---- Selected excerpt

Document D9 showed that the nucleotide sequences corresponding to positions 5276 to 5380 exhibited 86% sequence identity and the nucleotide sequence corresponding to positions 5319 to 5446 exhibited 73% sequence identity. Primer SRI-2 of document D13 hybridized to the sequence corresponding to positions 5276 to 5380 and primer SRI-3 to a region which also showed 73% identity. Thus, the argument that the claimed method targeted more highly conserved regions and was therefore more sensitive was not tenable. Moreover, the relevant factor for sensitivity was the degree of sequence conservation at the site of primer binding. The primers disclosed in document D13 bound to regions which, according to document D9, exhibited 100% and 90% sequence identity. Therefore, the method disclosed in document D13 was equally sensitive and the technical problem consisted, also on this basis, in the provision of an alternative method.

Even if the underlying technical problem was defined as the provision of an improved method, the claimed solution was obvious on the basis of the teaching of document D13 in combination with that of document D24. Document D24 instructed the skilled person to look for regions with a high degree of sequence conservation. All the skilled person had to do was to look for regions of the genome with a higher degree of sequence conservation. By following the instructions of document D24 and based on the alignment of known virus sequences as described in document D13, the skilled person would have arrived at the claimed invention in an obvious way.

--------

#### Exercise set:
(A) In the excerpt on primer sensitivity, what did document D24 instruct the skilled person to look for?
(B) State whether each statement agrees with the excerpt on primer sensitivity. Answer yes or no, and quote the deciding words.
(i) Primer SRI-2 of document D13 hybridized to the sequence corresponding to positions 5276 to 5380.
(ii) According to document D9, the nucleotide sequence corresponding to positions 5319 to 5446 exhibited 86% sequence identity.
(iii) The excerpt identifies primer length as the relevant factor for sensitivity.
(C) Write the next part of the excerpt on primer sensitivity, picking up after its final sentence.

---- Given records

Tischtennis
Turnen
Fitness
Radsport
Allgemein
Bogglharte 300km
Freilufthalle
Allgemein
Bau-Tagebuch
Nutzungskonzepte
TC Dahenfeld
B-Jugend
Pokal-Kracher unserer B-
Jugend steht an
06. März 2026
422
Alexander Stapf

--------
---- Given records

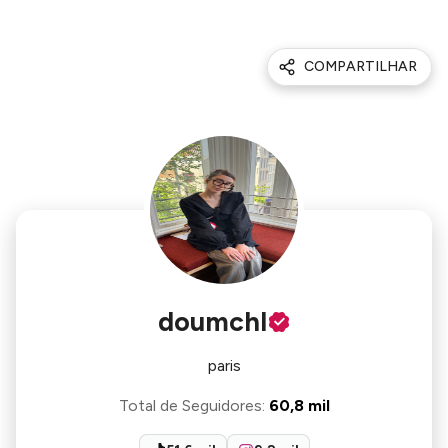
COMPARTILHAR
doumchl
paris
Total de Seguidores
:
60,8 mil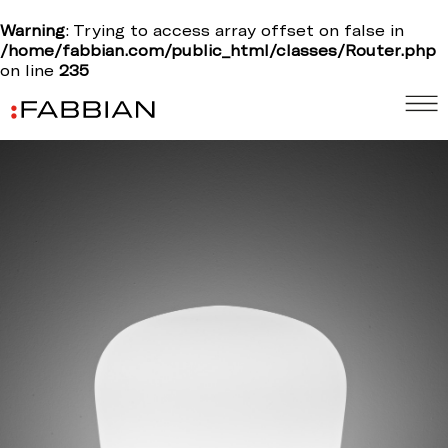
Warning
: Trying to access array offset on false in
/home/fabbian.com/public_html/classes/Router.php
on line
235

--------
---- Given records

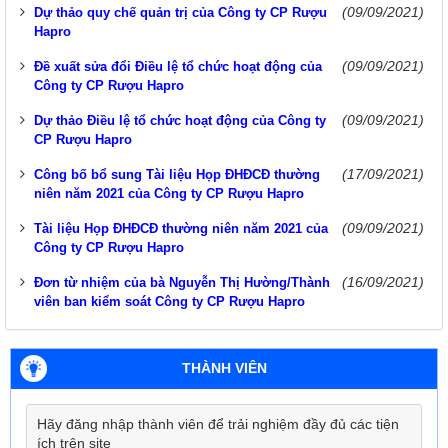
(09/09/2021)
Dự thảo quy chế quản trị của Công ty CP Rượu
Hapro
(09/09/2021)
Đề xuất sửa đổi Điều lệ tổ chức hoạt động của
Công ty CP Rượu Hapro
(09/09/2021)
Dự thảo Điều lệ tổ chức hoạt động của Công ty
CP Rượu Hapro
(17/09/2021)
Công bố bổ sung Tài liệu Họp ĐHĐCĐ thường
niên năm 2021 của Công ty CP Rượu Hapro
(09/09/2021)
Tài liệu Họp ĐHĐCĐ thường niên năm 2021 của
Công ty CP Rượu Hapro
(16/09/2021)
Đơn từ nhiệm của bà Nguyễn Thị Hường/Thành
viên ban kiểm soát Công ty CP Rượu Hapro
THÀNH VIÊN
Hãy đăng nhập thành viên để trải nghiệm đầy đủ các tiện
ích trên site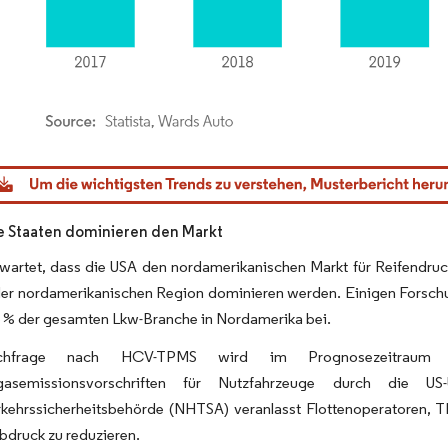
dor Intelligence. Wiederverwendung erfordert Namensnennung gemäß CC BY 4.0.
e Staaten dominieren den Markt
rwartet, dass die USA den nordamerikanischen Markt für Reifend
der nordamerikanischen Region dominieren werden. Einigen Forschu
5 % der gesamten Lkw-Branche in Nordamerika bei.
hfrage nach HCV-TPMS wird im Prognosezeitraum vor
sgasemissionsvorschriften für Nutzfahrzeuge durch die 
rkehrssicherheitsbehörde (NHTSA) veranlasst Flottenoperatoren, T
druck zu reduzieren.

--------

#### Per-task outputs:
(A) Regions with a high degree of sequence conservation.

(B)
(i) Yes: "Primer SRI-2 of document D13 hybridized to the sequence corresponding to positions 5276 to 5380"
(ii) No: "the nucleotide sequence corresponding to positions 5319 to 5446 exhibited 73% sequence identity"
(iii) No: "the relevant factor for sensitivity was the degree of sequence conservation at the site of primer binding"

(C)
X. The respondent's arguments, as far as relevant for this decision, can be summarised as follows:

Article 123(2) EPC

There was no technical difference between a method of "detecting by use of a nucleic acid as an index" and a method of "detecting by use of a nucleic acid sequence". The omission of the term "as an index" did therefore not lead to a violation of the requirements of Article 123(2) EPC.

Article 56 EPC

The appellant did not provide any experimental evidence to support its allegation that the claimed method did not represent an improvement over the method disclosed in document D13. As demonstrated by paragraph [0056] of the patent, the sensitivity of the claimed method was 100%. The initial design of the method, as described in paragraph [0022], was irrelevant for the determination of the degree of sensitivity achieved by it. Based on the results described in paragraph [0056] and starting from document D13 as closest prior art, the problem to be solved consisted in providing an improved method of detecting a Norwalk-like virus GI.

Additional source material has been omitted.